Autor: Joanna (---.neoplus.adsl.tpnet.pl)
Data: 2013-05-05 09:33
Asiu, Twoje doświadczenie to naprawde duży problem dla człowieka, który chciałby w pełni zawierzyć, oddać sie Bogu, pokochać go, a nie potrafi. W Księdze Ozeasza Bóg mówi, że związał ludzi ze soba więzami ludzkimi- miłosci. Jeśli w życiu zaznaliśmy miłości rodziców, innych ludzi - miłości bezwarunkowej, pragnącej naszego dobra, jest nam łatwiej. Ktoś wyzej napisał, ze trudno zaufać Bogu, kiedy nie poznało się zaufania do ludzi. Tak właśnie niestety jest, że nasze ludzkie doświadczenia rzutują na naszą relację z Bogiem, a nie odwrotnie. Także religia, a właściwie jej przekaz wypacza na obraz Boga- Ojca, a wpaja nam obraz Sędziego, straszy piekłem, wiecznym potępieniem.
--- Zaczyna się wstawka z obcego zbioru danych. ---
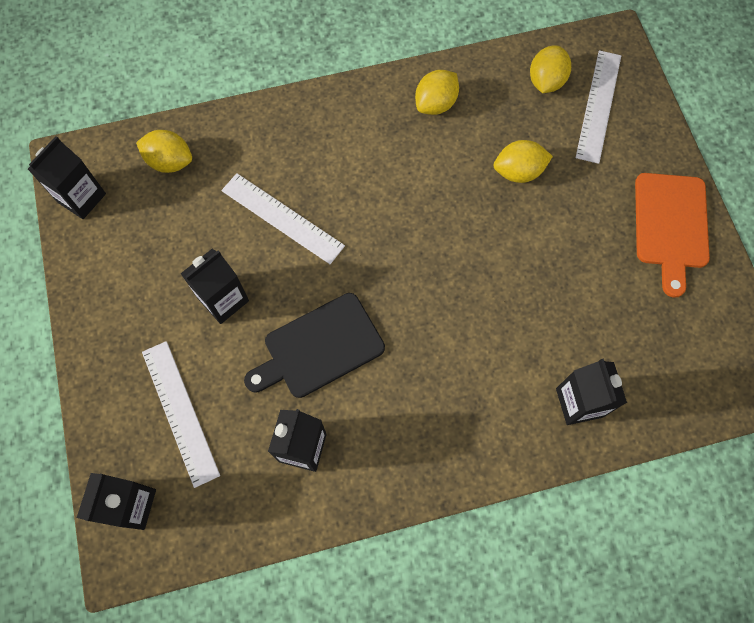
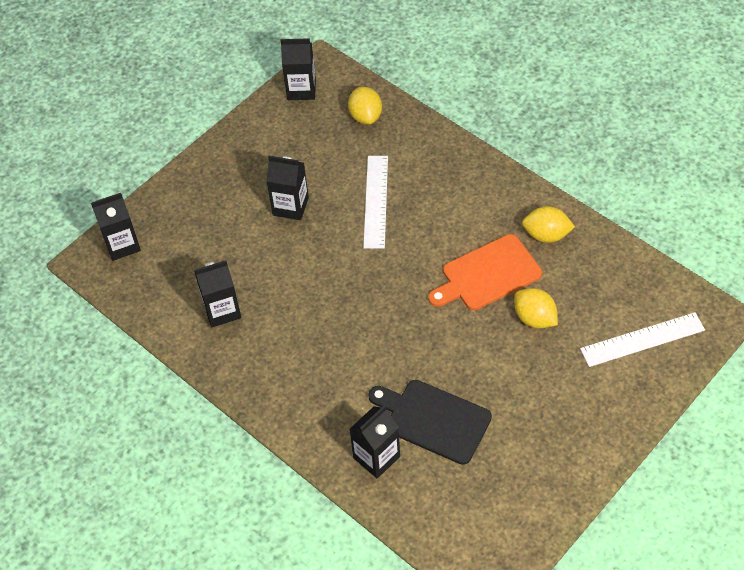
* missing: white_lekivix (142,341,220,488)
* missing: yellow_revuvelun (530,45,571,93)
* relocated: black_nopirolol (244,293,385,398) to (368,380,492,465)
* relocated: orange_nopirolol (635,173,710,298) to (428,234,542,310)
Mając tak zróżnicowane informacje oraz własne nie zawsze dobre doświadczenia miłosci, dobra i zaufania nie dziw się, ze masz problem z wiarą, taką prawdziwą, która góry przenosi. Tak naprawdę prawie wszyscy mamy z nia problem. Wiara słabnie po niewysłuchanych modlitwach w najsłuszniejszych sprawach, słabnie z każdą krzywdą, niesprawiedliwością, przeżytą traumą, kiedy nie umiemy wytłumaczyć zła, które widzimy wokół. A potem dzieje sie tak, ze przeżywamy tę traume, podnosimy sie z kolan, widzimy, ze ze zła wypłynęło dobro- choc nie zawsze dane nam to zobaczyć - zaczynamy rozumieć, że Jest. Jest siła, która pozwala nam żyć, rozwijać się mimo najgorszych doświadczeń, iśc do przodu. To uczy nas zaufania, że jak by nie było, Bóg nas nie opuści. I naprawdę nie musimy nic specjalnego w tym celu robić, tylko Mu zaufać. Piszesz, ze większosc nie moze sie mylić. Otóż może i jest to najsłabszy argument na istnienie Boga. Najważniejsze jest poznanie osobiste, a wiec niezależnie od tego, ilu wokół nas wierzy lub nie wierzy, Ty wiesz, ze Bóg jest i Ty wierzysz. Bardzo cenną wskazówką są medytacje, ale też regularna lektura Biblii, najlepiej od poczatku do końca, ponieważ takie przeczytanie daje najpelniejszy obraz Boga. Każdy odczyta Biblie trochę " po swojemu", na tym polega udział Ducha Świętego, żebyśmy poznali Boga na swój własny sposób, zgodnie z naszym doświadczeniem, niepowtarzalną osobowością i sposobem myślenia.Więc nie to, co robią wszyscy powinno być Twoim celem, ale osobista, jak najbardziej osobista relacja z Bogiem.